### Task to carry out
The lines to reproduce from the material below are those from the one containing "Una volta completata" through the one containing "di questa attività", both included; write them out exactly and add nothing.

### Entries provided
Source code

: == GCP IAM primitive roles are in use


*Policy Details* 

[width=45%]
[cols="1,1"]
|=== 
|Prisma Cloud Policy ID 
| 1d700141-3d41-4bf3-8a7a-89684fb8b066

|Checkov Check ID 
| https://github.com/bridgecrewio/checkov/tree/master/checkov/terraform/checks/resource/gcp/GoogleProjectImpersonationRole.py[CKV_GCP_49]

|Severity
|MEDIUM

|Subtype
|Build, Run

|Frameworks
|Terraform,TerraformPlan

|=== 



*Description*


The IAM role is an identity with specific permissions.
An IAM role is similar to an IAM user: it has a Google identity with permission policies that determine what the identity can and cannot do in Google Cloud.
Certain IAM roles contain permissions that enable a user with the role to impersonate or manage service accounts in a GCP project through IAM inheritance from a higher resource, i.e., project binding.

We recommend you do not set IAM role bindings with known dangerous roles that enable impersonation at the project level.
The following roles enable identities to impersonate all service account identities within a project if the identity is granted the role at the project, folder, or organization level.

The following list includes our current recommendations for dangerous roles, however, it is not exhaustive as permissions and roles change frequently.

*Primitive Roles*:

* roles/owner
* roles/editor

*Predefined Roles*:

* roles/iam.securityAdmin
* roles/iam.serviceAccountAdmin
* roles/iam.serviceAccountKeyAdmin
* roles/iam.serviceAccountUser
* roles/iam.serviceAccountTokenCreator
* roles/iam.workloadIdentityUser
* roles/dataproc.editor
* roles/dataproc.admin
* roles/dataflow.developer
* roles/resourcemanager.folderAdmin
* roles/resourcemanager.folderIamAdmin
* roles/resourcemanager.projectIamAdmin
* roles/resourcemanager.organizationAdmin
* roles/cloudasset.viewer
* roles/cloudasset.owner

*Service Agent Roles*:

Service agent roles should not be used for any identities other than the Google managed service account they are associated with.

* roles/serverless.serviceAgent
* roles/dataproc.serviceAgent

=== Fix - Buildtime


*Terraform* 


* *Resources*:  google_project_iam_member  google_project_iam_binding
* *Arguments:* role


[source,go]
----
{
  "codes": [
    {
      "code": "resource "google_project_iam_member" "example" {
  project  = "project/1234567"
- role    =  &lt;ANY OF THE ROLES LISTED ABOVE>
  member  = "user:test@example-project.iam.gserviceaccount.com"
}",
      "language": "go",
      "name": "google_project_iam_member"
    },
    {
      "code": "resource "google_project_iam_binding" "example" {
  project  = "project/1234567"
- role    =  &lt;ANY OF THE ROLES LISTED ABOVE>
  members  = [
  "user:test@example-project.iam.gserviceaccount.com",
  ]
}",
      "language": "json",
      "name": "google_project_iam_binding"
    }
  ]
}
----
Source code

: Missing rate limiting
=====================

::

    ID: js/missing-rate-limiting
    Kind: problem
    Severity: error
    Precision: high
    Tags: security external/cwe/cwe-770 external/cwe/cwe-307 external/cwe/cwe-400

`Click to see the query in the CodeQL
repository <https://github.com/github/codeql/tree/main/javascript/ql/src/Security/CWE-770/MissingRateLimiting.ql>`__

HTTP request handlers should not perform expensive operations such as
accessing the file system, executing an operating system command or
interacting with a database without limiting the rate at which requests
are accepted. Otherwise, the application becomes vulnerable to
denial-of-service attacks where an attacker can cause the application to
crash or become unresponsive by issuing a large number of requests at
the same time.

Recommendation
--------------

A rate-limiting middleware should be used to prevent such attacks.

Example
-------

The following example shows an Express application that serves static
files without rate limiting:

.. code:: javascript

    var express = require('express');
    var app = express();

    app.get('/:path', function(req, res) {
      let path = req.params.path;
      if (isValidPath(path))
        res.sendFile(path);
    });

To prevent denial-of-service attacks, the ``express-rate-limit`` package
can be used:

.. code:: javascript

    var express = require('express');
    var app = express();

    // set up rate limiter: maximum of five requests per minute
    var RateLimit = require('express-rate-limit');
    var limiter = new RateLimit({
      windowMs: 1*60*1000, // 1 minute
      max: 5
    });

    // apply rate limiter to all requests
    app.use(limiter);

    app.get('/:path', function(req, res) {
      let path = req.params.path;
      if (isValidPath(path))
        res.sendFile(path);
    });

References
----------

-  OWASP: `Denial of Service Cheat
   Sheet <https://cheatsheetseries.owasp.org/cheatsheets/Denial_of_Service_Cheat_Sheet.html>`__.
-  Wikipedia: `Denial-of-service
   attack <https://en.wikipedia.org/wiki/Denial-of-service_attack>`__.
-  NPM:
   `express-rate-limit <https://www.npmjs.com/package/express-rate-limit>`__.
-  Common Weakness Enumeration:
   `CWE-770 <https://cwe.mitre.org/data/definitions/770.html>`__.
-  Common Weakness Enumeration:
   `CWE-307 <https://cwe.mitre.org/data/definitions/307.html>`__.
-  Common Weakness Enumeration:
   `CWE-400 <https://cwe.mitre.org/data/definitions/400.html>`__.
--
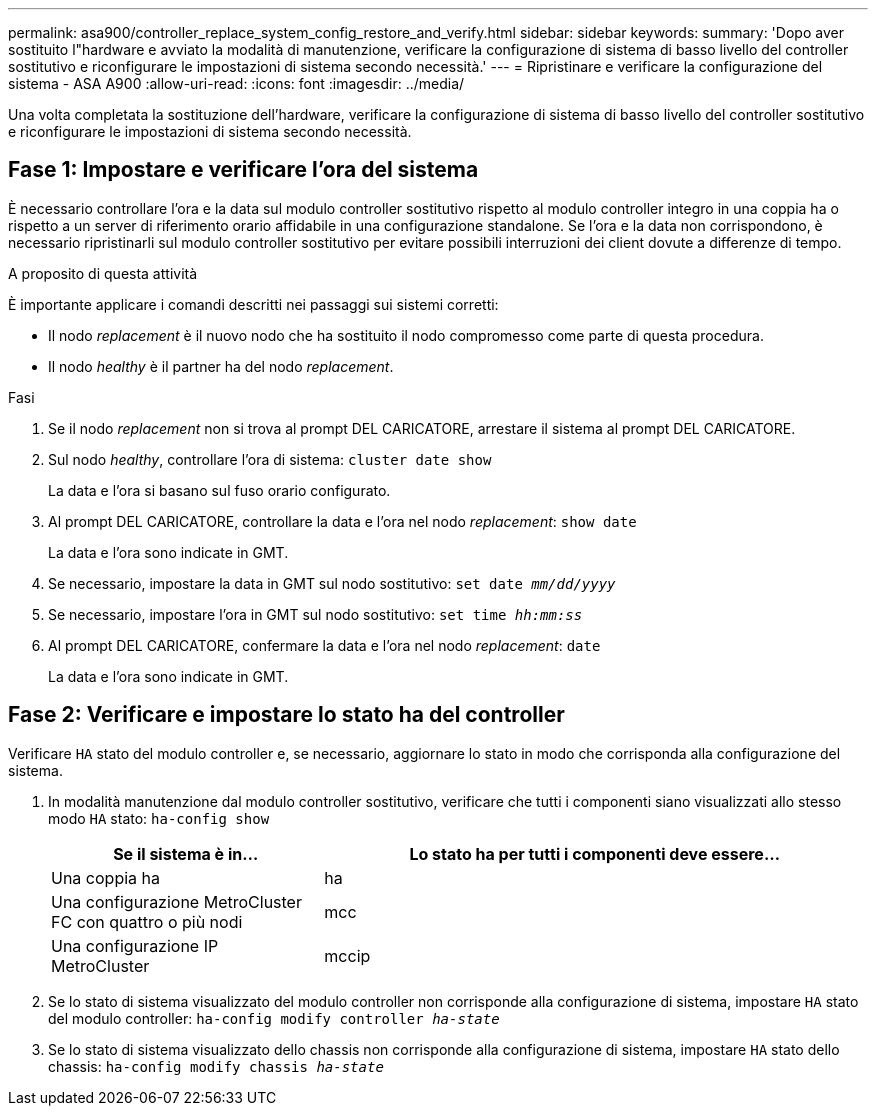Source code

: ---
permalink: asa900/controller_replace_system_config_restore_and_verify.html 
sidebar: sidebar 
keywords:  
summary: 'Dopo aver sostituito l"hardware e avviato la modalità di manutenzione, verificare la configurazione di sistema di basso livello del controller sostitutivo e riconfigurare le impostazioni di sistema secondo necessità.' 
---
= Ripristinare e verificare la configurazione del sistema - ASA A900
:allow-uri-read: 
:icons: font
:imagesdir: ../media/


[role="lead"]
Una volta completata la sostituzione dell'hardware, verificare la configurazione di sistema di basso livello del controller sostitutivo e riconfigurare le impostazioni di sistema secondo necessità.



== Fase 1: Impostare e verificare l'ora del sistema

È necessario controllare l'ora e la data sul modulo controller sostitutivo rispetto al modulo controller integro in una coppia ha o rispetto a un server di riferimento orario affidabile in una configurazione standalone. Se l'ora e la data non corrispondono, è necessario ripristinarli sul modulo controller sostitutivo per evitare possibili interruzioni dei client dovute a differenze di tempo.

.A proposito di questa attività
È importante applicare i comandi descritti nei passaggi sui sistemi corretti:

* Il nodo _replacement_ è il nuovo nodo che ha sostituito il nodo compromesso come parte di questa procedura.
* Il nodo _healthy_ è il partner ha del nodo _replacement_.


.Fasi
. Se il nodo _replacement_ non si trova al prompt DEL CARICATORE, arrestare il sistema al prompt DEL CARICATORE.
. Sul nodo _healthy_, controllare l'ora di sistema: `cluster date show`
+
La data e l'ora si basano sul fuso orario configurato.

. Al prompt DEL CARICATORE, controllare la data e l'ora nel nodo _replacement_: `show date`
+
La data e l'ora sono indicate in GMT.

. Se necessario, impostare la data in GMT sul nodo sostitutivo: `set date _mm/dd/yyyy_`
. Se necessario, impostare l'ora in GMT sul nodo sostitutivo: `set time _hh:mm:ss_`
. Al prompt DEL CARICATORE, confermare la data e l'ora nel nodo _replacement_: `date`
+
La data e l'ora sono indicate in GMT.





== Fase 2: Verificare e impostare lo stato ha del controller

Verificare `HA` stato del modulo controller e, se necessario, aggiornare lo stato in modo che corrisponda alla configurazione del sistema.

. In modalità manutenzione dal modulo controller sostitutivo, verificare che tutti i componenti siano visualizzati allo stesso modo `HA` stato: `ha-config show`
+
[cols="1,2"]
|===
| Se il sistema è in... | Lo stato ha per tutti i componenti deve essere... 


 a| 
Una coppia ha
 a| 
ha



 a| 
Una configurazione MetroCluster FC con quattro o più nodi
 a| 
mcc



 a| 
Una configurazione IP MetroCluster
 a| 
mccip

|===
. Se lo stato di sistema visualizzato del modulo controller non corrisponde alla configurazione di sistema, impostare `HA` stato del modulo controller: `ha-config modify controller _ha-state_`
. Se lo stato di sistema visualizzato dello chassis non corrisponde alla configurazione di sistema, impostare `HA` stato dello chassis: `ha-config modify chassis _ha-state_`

### Result
Una volta completata la sostituzione dell'hardware, verificare la configurazione di sistema di basso livello del controller sostitutivo e riconfigurare le impostazioni di sistema secondo necessità.



== Fase 1: Impostare e verificare l'ora del sistema

È necessario controllare l'ora e la data sul modulo controller sostitutivo rispetto al modulo controller integro in una coppia ha o rispetto a un server di riferimento orario affidabile in una configurazione standalone. Se l'ora e la data non corrispondono, è necessario ripristinarli sul modulo controller sostitutivo per evitare possibili interruzioni dei client dovute a differenze di tempo.

.A proposito di questa attività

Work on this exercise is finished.